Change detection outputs
§
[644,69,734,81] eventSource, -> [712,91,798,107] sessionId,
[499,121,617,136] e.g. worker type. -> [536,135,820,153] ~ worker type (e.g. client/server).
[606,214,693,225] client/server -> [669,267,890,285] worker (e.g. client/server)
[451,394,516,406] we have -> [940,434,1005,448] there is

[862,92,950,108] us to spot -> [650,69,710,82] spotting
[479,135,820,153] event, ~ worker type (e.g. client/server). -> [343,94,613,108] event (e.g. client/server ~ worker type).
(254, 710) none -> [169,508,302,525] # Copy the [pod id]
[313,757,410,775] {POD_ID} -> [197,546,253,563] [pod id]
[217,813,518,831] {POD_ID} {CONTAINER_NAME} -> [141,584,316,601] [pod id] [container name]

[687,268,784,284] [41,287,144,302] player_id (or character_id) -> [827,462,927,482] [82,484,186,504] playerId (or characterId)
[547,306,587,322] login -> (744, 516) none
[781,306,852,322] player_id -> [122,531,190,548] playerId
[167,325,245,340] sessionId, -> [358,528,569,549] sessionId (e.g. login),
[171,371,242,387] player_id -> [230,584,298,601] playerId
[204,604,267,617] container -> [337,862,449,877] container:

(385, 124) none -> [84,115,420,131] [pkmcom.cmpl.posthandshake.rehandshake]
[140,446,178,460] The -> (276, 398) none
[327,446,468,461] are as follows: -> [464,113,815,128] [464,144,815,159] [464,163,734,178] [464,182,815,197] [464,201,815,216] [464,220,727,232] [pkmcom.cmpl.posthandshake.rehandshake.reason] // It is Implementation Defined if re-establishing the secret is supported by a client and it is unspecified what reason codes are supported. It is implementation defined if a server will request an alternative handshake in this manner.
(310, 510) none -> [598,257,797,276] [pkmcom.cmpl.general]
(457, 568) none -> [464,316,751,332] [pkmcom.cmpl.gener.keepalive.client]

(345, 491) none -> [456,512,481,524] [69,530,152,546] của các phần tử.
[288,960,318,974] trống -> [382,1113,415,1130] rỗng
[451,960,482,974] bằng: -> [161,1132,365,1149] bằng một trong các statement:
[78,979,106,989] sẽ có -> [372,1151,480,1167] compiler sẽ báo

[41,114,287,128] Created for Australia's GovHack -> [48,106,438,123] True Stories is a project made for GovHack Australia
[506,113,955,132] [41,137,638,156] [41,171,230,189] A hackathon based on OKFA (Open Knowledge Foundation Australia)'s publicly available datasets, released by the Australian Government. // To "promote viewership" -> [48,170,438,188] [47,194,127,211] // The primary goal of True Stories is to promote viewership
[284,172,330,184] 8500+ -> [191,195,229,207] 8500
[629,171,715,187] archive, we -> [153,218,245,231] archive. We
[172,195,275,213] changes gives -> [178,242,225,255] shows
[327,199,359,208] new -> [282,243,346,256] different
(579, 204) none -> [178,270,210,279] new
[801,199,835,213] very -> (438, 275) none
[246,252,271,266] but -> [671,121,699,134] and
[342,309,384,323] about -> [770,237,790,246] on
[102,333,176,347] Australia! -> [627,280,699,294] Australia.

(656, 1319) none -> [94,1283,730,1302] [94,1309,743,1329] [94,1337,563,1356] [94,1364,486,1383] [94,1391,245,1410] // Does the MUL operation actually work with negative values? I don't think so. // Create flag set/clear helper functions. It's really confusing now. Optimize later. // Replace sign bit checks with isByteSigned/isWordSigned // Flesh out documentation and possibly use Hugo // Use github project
§
_WHAT YOU HAVE TO DO_
All lines from the beginning of the entries through the line marked "[140,446,178,460] The -> (276, 398) none" are to be output exactly; nothing else belongs in the answer.

_SOLUTION TO THE PROBLEM_
[644,69,734,81] eventSource, -> [712,91,798,107] sessionId,
[499,121,617,136] e.g. worker type. -> [536,135,820,153] ~ worker type (e.g. client/server).
[606,214,693,225] client/server -> [669,267,890,285] worker (e.g. client/server)
[451,394,516,406] we have -> [940,434,1005,448] there is

[862,92,950,108] us to spot -> [650,69,710,82] spotting
[479,135,820,153] event, ~ worker type (e.g. client/server). -> [343,94,613,108] event (e.g. client/server ~ worker type).
(254, 710) none -> [169,508,302,525] # Copy the [pod id]
[313,757,410,775] {POD_ID} -> [197,546,253,563] [pod id]
[217,813,518,831] {POD_ID} {CONTAINER_NAME} -> [141,584,316,601] [pod id] [container name]

[687,268,784,284] [41,287,144,302] player_id (or character_id) -> [827,462,927,482] [82,484,186,504] playerId (or characterId)
[547,306,587,322] login -> (744, 516) none
[781,306,852,322] player_id -> [122,531,190,548] playerId
[167,325,245,340] sessionId, -> [358,528,569,549] sessionId (e.g. login),
[171,371,242,387] player_id -> [230,584,298,601] playerId
[204,604,267,617] container -> [337,862,449,877] container:

(385, 124) none -> [84,115,420,131] [pkmcom.cmpl.posthandshake.rehandshake]
[140,446,178,460] The -> (276, 398) none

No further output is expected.